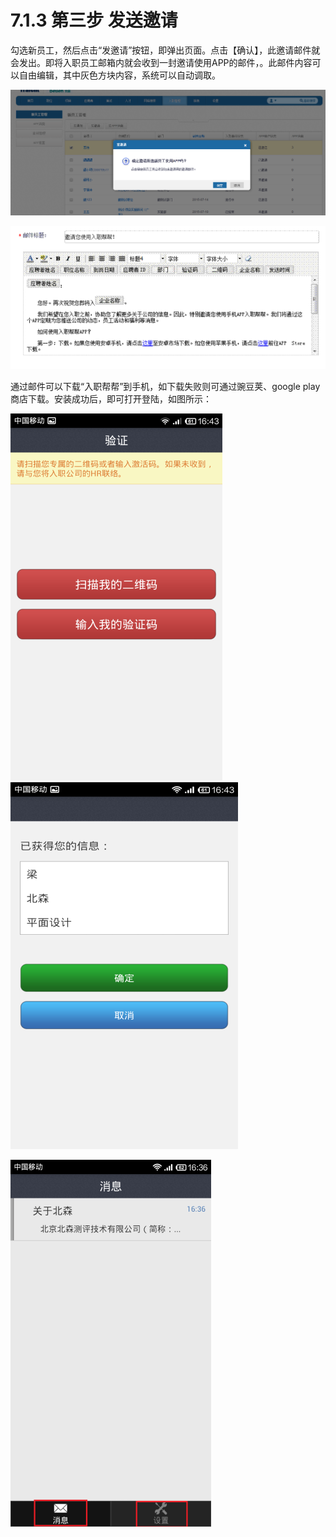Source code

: # 7.1.3 第三步 发送邀请

勾选新员工，然后点击“发邀请”按钮，即弹出页面。点击【确认】，此邀请邮件就会发出。即将入职员工邮箱内就会收到一封邀请使用APP的邮件，。此邮件内容可以自由编辑，其中灰色方块内容，系统可以自动调取。

![](image431.png)

![](image422.gif)
 

通过邮件可以下载“入职帮帮”到手机，如下载失败则可通过豌豆荚、google play商店下载。安装成功后，即可打开登陆，如图所示： 

![](image434.png)![](image436.png)

![](image438.png)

### Work task:
From the material above, print everything exactly except the pictures.

### Solution to the problem:
Source code

: # 7.1.3 第三步 发送邀请

勾选新员工，然后点击“发邀请”按钮，即弹出页面。点击【确认】，此邀请邮件就会发出。即将入职员工邮箱内就会收到一封邀请使用APP的邮件，。此邮件内容可以自由编辑，其中灰色方块内容，系统可以自动调取。

![](image431.png)

![](image422.gif)
 

通过邮件可以下载“入职帮帮”到手机，如下载失败则可通过豌豆荚、google play商店下载。安装成功后，即可打开登陆，如图所示： 

![](image434.png)![](image436.png)

![](image438.png)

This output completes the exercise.